The flat rate does not include telephone or internet expenses. Claim these by working out the actual costs.

Calculating actual expenses

Gov.uk gives a useful summary of how to calculate actual allowable expenses outside the simplified scheme.

Working from home

If you work from home, you may be able to claim part of your costs for things like heating, electricity, council tax, mortgage interest, rent, internet and telephone.

You need to find a reasonable method of dividing these costs, which may be by number of rooms used for business, or time spent working from home.

For example, you have four rooms in your home, but use one only as an office. Your electricity bill for the year is £400. Assuming all the rooms use equal amounts of electricity, you can claim £100 as allowable expenses - that is, £400 divided by four.

If you work only one day a week from home, you could claim £14.29 as expenses - £100 divided by seven.

Office, property and equipment

You can claim items you normally use for less than two years as allowable expenses, for example, stationery, rent, rates, power and insurance costs.

You can claim equipment you keep to use in your business, such as computers or printers, if you use cash basis accounting. If you use traditional accounting, claim it as a capital allowance.

You cannot claim for any non-business use of premises, phones or other office resources.

Stationery

You can claim expenses for phone; mobile; internet; postage; stationery; printing; printer ink; and computer software that your business uses for less than two years.

You can also claim for computer software if it has a licence requiring regular payments. Claim other business software as capital allowances, unless you use cash accounting.
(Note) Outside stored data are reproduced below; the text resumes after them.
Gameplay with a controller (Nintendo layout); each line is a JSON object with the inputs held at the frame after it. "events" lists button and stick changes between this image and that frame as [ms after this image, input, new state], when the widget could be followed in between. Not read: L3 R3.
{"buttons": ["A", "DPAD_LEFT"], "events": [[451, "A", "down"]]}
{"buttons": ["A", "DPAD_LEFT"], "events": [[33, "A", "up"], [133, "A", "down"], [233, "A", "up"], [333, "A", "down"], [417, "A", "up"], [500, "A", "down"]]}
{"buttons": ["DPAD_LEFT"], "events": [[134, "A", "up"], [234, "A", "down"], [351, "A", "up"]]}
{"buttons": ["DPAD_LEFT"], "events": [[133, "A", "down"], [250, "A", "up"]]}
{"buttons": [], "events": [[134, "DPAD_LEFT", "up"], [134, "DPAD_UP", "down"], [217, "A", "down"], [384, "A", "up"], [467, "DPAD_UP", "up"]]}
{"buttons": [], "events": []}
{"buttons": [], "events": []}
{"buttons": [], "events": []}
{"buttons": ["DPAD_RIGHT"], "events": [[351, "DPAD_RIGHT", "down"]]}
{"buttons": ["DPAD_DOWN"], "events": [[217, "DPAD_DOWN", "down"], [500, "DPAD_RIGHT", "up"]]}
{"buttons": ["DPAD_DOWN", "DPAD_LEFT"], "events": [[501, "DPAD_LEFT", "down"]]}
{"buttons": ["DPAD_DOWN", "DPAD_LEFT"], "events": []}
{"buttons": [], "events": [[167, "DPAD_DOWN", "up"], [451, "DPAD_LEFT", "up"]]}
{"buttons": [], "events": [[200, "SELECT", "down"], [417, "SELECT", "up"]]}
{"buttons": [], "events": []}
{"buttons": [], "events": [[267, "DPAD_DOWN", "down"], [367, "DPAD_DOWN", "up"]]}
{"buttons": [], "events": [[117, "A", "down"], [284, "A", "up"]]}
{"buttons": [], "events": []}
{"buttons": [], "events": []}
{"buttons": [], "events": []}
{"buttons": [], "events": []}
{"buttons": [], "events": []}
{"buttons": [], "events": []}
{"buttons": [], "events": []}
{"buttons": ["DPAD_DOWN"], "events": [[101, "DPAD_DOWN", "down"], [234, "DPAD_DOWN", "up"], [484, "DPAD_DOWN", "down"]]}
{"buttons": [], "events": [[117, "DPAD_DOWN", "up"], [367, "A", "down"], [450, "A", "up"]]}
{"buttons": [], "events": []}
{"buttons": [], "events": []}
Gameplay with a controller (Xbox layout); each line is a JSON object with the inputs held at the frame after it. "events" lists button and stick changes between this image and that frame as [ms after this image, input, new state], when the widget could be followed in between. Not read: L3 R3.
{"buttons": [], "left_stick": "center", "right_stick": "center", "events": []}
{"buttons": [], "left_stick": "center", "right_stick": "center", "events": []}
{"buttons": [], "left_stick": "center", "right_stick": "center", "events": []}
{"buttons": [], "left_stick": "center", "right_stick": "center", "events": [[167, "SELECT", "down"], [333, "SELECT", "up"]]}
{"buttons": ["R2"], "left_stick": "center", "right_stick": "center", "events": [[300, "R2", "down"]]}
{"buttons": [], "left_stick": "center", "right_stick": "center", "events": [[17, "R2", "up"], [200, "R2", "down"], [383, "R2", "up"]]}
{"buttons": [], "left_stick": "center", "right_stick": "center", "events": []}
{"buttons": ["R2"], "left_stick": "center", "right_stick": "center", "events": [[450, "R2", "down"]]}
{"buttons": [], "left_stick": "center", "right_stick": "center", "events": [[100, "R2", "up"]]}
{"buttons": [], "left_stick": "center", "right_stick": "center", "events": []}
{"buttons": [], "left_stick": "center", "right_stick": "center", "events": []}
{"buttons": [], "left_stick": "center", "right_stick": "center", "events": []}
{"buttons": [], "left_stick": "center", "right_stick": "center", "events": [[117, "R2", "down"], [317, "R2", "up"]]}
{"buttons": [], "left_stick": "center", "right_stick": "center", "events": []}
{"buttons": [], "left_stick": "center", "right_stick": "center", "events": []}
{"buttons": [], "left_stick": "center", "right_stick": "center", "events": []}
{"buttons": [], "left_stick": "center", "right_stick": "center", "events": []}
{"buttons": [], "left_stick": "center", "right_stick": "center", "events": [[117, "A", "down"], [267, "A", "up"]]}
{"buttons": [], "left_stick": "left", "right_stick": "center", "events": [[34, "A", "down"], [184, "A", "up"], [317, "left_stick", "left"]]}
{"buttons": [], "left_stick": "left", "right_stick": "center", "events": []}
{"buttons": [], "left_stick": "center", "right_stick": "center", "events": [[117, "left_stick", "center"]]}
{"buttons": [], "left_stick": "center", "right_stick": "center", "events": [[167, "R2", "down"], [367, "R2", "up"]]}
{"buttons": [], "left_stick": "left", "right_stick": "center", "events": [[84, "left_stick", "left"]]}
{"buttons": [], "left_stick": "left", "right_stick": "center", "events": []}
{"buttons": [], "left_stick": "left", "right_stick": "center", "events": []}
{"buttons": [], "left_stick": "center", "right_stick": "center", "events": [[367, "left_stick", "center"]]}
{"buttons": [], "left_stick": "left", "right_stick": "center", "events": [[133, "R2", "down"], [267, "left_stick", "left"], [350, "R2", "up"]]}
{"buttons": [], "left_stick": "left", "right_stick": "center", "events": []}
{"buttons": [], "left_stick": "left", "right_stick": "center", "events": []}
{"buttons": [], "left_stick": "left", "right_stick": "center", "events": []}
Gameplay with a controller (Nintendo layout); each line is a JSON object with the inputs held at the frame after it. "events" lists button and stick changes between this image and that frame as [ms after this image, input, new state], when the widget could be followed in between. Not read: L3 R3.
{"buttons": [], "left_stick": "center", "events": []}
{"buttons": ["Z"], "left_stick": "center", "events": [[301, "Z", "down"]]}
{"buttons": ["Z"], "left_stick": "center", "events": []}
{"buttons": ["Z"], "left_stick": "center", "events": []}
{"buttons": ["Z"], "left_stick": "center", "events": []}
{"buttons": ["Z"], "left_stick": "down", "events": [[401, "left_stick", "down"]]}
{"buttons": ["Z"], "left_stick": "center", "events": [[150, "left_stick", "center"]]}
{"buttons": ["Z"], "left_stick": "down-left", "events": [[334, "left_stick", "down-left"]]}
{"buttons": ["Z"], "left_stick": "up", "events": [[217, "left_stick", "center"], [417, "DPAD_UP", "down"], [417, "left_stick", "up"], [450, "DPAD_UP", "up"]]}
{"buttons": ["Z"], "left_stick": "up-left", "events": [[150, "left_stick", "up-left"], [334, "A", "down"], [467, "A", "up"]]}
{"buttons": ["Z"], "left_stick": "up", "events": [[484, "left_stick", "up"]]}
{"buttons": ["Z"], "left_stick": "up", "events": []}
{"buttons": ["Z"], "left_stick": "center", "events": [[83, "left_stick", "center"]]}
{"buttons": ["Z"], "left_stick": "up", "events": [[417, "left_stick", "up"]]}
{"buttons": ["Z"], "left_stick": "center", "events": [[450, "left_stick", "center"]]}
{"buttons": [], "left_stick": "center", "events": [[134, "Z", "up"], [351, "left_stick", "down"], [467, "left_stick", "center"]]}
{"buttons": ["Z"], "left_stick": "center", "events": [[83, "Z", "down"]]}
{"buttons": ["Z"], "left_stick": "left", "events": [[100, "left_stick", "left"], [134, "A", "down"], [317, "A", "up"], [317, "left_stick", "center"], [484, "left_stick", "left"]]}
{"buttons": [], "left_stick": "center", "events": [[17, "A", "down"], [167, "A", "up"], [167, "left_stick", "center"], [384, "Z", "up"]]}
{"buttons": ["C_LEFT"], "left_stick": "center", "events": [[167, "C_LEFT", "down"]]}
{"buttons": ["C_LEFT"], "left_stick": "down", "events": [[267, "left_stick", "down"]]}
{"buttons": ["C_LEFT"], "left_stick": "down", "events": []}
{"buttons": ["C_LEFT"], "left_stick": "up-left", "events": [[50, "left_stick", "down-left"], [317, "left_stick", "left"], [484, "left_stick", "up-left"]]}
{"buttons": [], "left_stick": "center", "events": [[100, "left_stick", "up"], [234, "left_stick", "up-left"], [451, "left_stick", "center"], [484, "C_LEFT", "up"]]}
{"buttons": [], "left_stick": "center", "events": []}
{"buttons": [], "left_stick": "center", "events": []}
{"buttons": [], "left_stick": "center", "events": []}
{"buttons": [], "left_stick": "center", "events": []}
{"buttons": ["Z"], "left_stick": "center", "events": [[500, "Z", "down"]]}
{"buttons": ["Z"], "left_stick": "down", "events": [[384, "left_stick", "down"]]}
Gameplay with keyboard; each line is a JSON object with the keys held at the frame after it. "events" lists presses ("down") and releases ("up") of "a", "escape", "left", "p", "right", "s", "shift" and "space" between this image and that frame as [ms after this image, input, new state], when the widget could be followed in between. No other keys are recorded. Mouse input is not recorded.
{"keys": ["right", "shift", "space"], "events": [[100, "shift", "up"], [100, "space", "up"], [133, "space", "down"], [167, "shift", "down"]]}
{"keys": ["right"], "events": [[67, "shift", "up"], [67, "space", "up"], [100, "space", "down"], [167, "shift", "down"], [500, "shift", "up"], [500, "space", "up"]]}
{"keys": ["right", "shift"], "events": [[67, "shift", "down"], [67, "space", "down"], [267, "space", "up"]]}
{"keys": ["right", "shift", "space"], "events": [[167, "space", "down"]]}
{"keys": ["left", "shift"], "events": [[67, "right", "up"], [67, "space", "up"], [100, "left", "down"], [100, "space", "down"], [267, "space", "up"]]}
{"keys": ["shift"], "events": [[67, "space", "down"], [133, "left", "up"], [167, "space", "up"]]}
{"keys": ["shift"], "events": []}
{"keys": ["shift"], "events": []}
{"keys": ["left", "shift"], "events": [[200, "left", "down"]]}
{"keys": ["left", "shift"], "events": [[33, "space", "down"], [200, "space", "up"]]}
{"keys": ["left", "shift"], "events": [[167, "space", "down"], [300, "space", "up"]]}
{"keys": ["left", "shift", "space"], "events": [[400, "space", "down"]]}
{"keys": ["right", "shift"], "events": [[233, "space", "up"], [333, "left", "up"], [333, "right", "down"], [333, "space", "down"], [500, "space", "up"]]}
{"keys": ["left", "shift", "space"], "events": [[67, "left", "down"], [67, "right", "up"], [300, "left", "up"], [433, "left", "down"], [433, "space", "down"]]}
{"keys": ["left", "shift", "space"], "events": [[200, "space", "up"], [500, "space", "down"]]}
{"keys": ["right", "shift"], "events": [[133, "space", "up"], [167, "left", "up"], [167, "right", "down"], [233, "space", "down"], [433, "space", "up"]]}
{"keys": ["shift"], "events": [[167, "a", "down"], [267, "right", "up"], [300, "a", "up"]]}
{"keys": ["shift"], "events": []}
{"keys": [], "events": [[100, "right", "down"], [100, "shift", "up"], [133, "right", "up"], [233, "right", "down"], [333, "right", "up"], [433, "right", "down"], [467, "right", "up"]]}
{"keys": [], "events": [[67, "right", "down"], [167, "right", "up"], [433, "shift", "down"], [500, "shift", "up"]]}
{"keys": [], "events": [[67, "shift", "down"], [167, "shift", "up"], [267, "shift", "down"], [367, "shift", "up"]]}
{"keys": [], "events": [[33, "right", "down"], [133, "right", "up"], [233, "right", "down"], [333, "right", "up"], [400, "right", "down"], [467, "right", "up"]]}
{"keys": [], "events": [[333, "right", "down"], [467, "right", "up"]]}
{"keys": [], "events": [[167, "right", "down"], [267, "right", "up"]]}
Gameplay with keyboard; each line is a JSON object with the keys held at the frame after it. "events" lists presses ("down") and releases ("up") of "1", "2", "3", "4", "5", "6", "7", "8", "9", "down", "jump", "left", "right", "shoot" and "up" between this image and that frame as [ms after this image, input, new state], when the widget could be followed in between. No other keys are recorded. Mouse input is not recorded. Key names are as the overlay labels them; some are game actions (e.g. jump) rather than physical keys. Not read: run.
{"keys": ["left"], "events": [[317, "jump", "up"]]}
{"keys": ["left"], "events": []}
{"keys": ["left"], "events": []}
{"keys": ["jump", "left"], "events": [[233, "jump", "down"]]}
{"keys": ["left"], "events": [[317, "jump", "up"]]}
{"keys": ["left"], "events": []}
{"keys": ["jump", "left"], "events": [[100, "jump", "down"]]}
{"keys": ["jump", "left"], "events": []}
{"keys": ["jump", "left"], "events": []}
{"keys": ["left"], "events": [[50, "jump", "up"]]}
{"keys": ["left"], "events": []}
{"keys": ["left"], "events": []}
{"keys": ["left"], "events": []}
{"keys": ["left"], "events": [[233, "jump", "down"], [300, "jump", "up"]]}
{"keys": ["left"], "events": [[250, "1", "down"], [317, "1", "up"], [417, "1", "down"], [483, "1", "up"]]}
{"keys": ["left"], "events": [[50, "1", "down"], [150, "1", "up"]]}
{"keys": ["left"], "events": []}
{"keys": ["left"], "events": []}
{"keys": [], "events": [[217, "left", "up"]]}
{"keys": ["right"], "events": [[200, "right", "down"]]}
Rents, rates, power and insurance costs

You can claim rent for business premises; business and water rates; utility bills; property insurance; and security. You can also claim for using your home as an office, but only the part that is used for business.

Business premises

You cannot claim expenses or allowances for buying buildings. But you can claim for repairs and maintenance of business premises and equipment.

For alterations to install or replace equipment, claim allowable expenses for cash accounting, or capital allowances for traditional accounting.

You can also claim capital allowances for some integral parts of a building, such as water heating systems.

Car, van and travel expenses

You can claim expenses for vehicle insurance; repairs; servicing; fuel; parking; hire charges; vehicle licence fees; breakdown cover; train, bus, air and taxi fares; hotel rooms; and meals on overnight business trips.

You cannot claim for non-business driving or travel costs; fines; and travel between home and work.

Buying vehicles

If you use traditional accounting and buy a vehicle for your business, claim it as a capital allowance.

For cash accounting, you can claim a car as a capital allowance, providing you are not using simplified expenses. Claim all other types of vehicle as allowable expenses.

Keeping receipts

You should keep receipts of business expenses in case HMRC wants to check them. You should keep them for at least five years after the 31 January submission deadline of the relevant tax year.

Expenses sorted

When starting out as self-employed, dealing with expenses can seem a daunting task. By now, you should be feeling much clearer about which expenses scheme is best for you - simplified or actual costs; what you can and cannot claim; and how to do the calculations.

Claiming expenses is an important way to reduce your tax bill and boost your profits, so make you sure you get it right.